» Goal of the exercise: The answer must consist of each line below that contains the string "part".

» Source records:
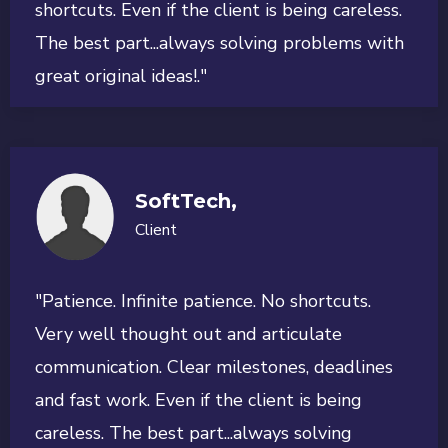
shortcuts. Even if the client is being careless.
The best part...always solving problems with
great original ideas!."
SoftTech,
Client
"Patience. Infinite patience. No shortcuts.
Very well thought out and articulate
communication. Clear milestones, deadlines
and fast work. Even if the client is being
careless. The best part...always solving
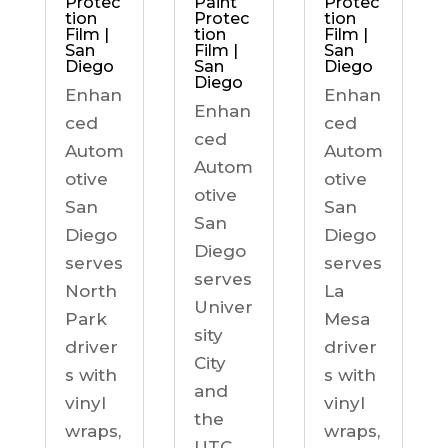
Protec
Paint
Protec
tion
Protec
tion
Film |
tion
Film |
San
Film |
San
Diego
San
Diego
Diego
Enhan
Enhan
Enhan
ced
ced
ced
Autom
Autom
Autom
otive
otive
otive
San
San
San
Diego
Diego
Diego
serves
serves
serves
North
La
Univer
Park
Mesa
sity
driver
driver
City
s with
s with
and
vinyl
vinyl
the
wraps,
wraps,
UTC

» Solution for this problem:
The best part...always solving problems with
careless. The best part...always solving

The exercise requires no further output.